#### [Data supplied]
★ ★ ★ ★
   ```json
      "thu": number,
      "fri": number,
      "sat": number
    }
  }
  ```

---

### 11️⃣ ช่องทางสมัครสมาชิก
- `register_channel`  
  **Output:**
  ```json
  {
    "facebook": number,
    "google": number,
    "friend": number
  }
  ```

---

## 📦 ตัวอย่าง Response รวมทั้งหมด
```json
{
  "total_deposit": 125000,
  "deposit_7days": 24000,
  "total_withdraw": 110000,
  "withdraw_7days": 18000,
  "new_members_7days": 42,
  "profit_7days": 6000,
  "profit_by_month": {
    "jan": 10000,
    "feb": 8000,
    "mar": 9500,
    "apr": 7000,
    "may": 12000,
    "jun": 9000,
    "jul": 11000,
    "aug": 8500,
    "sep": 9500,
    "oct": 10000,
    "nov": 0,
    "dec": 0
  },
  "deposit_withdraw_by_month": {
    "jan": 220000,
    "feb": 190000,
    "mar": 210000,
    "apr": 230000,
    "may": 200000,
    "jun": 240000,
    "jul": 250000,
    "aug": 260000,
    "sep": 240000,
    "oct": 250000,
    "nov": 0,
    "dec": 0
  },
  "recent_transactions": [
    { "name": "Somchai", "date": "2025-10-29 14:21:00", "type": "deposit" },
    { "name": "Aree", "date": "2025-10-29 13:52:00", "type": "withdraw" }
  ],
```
★ ★ ★ ★
#### [Task brief]
Copy out, from the data above, every line holding the word "date".

#### [Output below]
    { "name": "Somchai", "date": "2025-10-29 14:21:00", "type": "deposit" },
    { "name": "Aree", "date": "2025-10-29 13:52:00", "type": "withdraw" }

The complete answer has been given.